Unfortunately, the answer the calculator gives you is complete garbage.
The reason — and I bet you saw this coming — is that the calculator uses unrealistic assumptions for its calculations. Specifically, it asks you to enter a given rate of return, and it then assumes that your portfolio earns that same return every single year.
Let’s Be Realistic.
In real life, returns vary from year to year — even if you stick with extremely low-risk investments. A calculator that assumes a constant return every single year is going to significantly understate the amount you need saved before you can retire safely.
Said differently, if you expect your portfolio to average a certain rate of return over the course of your retirement, you probably need to set your starting withdrawal rate below that expected return figure unless you want to face a meaningful risk of running out of money.

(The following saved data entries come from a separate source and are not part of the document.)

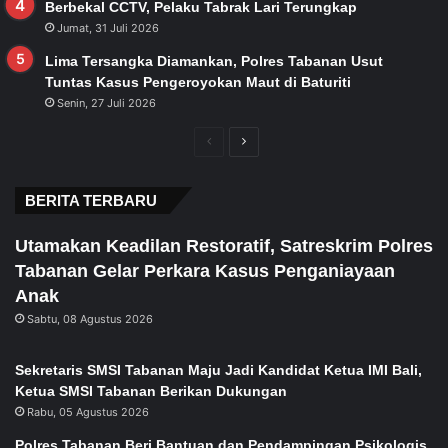
Berbekal CCTV, Pelaku Tabrak Lari Terungkap
Jumat, 31 Juli 2026
Lima Tersangka Diamankan, Polres Tabanan Usut
Tuntas Kasus Pengeroyokan Maut di Baturiti
Senin, 27 Juli 2026
Previous
Next
page
page
BERITA TERBARU
Utamakan Keadilan Restoratif, Satreskrim Polres
Tabanan Gelar Perkara Kasus Penganiayaan
Anak
Sabtu, 08 Agustus 2026
Sekretaris SMSI Tabanan Maju Jadi Kandidat Ketua IMI Bali,
Ketua SMSI Tabanan Berikan Dukungan
Rabu, 05 Agustus 2026
Polres Tabanan Beri Bantuan dan Pendampingan Psikologis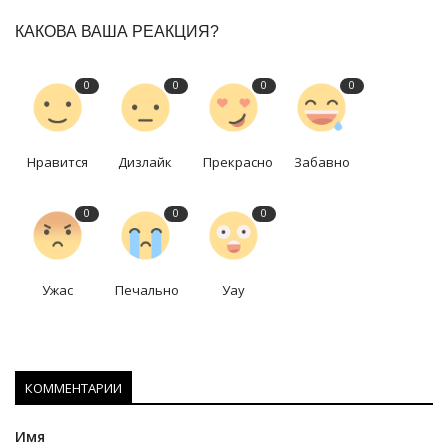
КАКОВА ВАША РЕАКЦИЯ?
0
0
0
0
Нравится
Дизлайк
Прекрасно
Забавно
0
0
0
Ужас
Печально
Уау
КОММЕНТАРИИ
Имя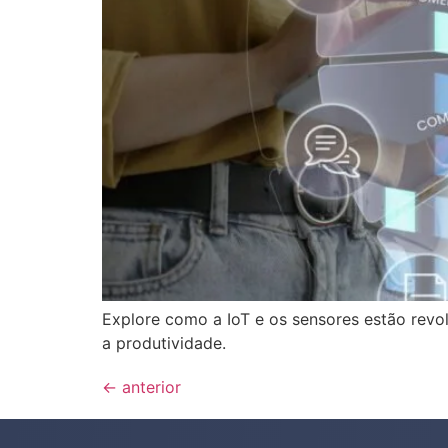
Explore como a IoT e os sensores estão revo
a produtividade.
←
anterior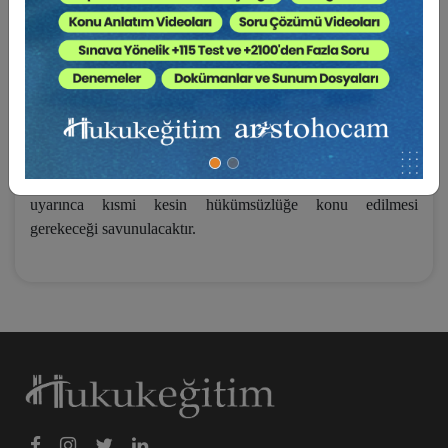
koyarak; bu tür içtihatlardan dönülmesini önereceğiz. Para
borcunun ifasında temerrüde düşülmesi halinde sözleşme ile
kararlaştırılan temerrüt faizi oranının TBK m.120/II uyarınca
kanunen belirlenmiş miktarının %100 fazlasını yani diğer bir
deyişle iki katını aşamayacağı yolunda emredici hükmün
gözetilmesi gerektiğini savunacağız. Böylece sözleşmede
para borcunun ifasında temerrüde dayalı ayrıca ceza koşulu
kararlaştırılması durumunda anılan miktarın TBK m. 27/II
uyarınca kısmi kesin hükümsüzlüğe konu edilmesi
gerekeceği savunulacaktır.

For example, if you expect your portfolio to average a 6% return throughout your retirement, withdrawing 6% of your portfolio in the first year and increasing the amount withdrawn each year to keep up with inflation would be setting yourself up for trouble.
The reason such a strategy is risky is that a high withdrawal rate is absolutely devastating to your portfolio if you happen to face a prolonged bear market early in retirement. After a few years of “selling low,” you’re left with too small a portfolio to benefit fully when the market does come back.
This poorly-timed-bear-market concept is known in finance as “sequence of returns risk.” Ignoring it completely — as the Motley Fool calculator does — will cause you to significantly underestimate the amount of savings you’ll need in order to retire.
- Don’t trust a retirement calculator unless you can see all of its assumptions and you judge them to be reasonable. One poor assumption can make an otherwise-great calculator worthless.
- Don’t overlook sequence of returns risk when planning for your retirement.